§ Record set
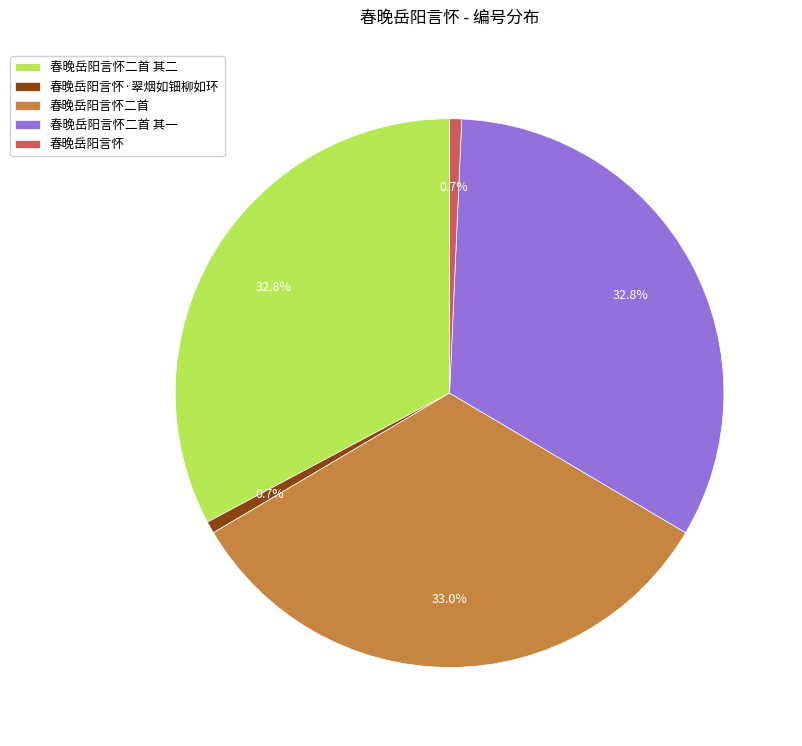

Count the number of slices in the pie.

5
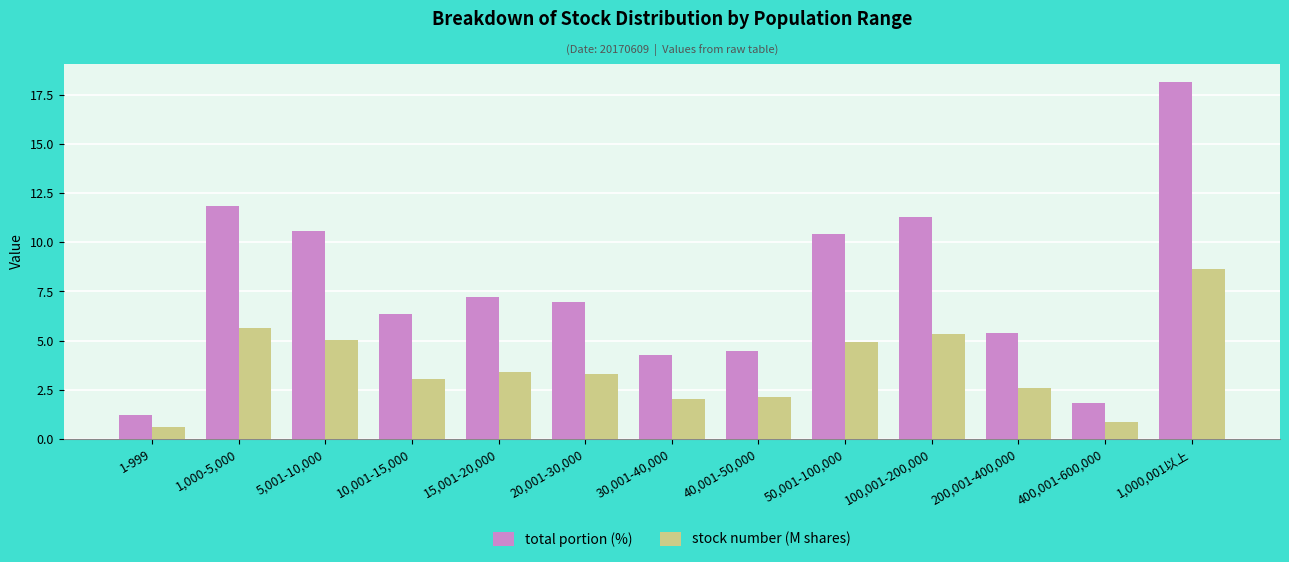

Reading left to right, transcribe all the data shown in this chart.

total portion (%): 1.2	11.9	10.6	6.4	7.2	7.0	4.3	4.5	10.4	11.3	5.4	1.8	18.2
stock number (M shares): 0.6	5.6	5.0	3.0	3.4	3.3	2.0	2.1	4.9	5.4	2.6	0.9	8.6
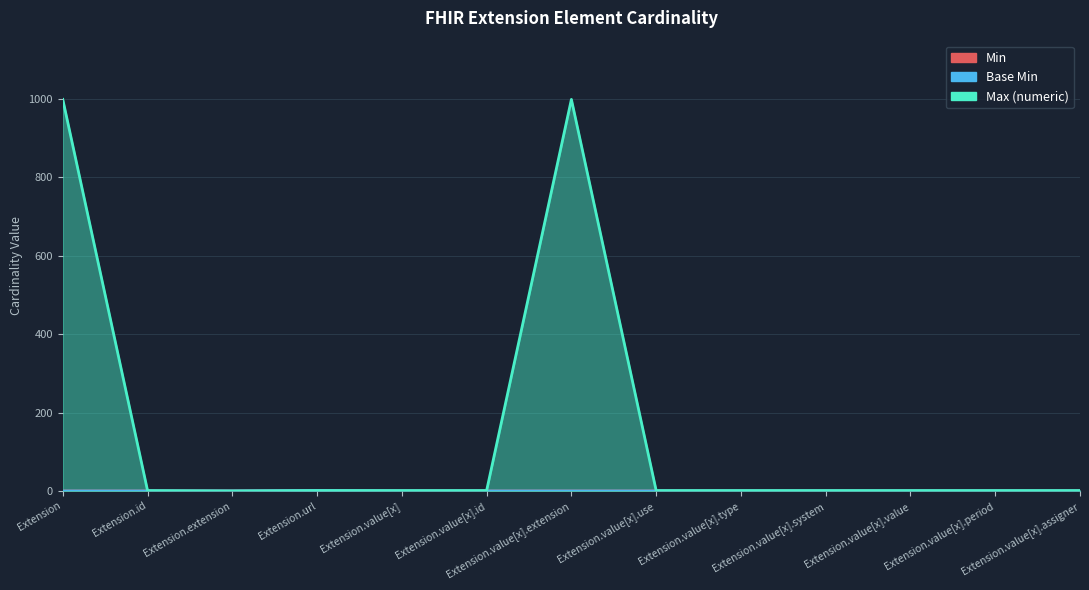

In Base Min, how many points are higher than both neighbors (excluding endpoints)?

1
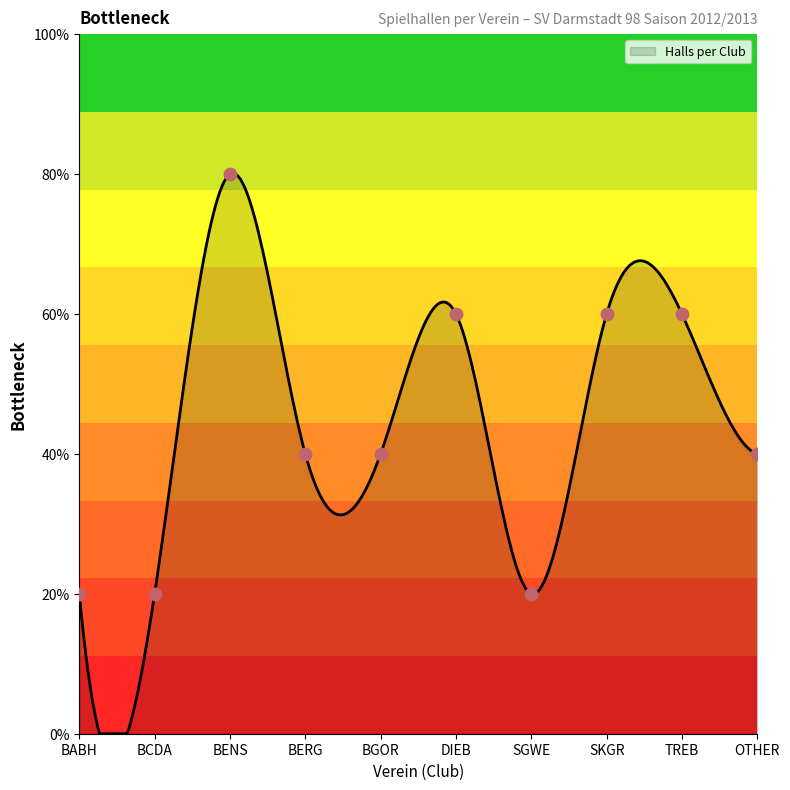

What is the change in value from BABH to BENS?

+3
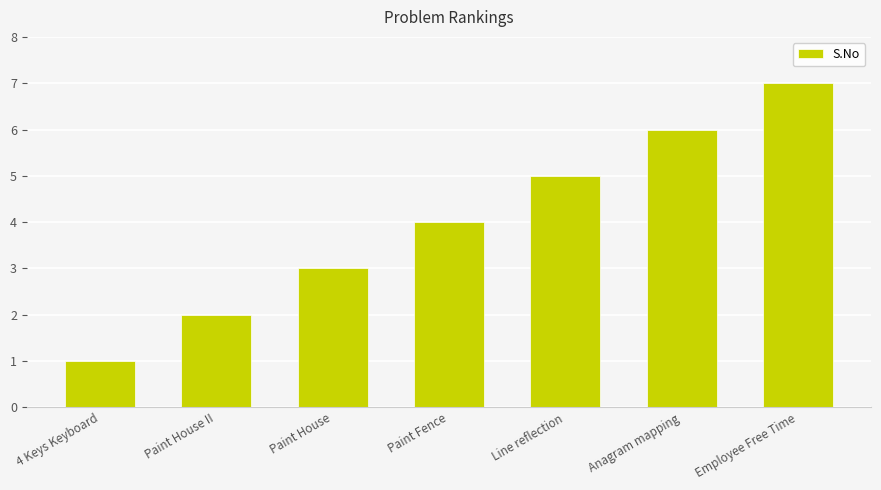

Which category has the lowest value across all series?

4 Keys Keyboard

---

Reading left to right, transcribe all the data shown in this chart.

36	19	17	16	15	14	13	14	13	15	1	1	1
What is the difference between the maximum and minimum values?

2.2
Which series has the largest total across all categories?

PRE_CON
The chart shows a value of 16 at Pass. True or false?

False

--

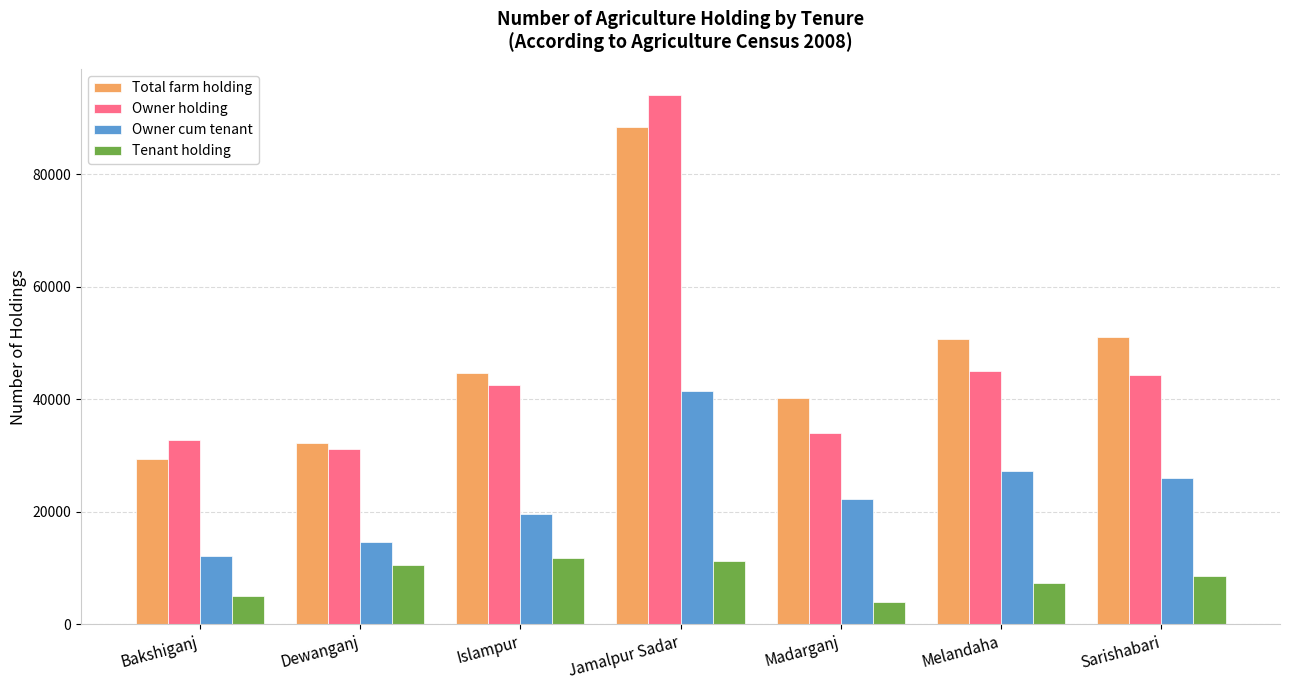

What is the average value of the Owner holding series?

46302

§ Task
Pull out and copy every line of the listing above that contains the string "Which". Case matters, so only lines with that exact capitalization count.

§ Your response
Which category has the lowest value across all series?
Which series has the largest total across all categories?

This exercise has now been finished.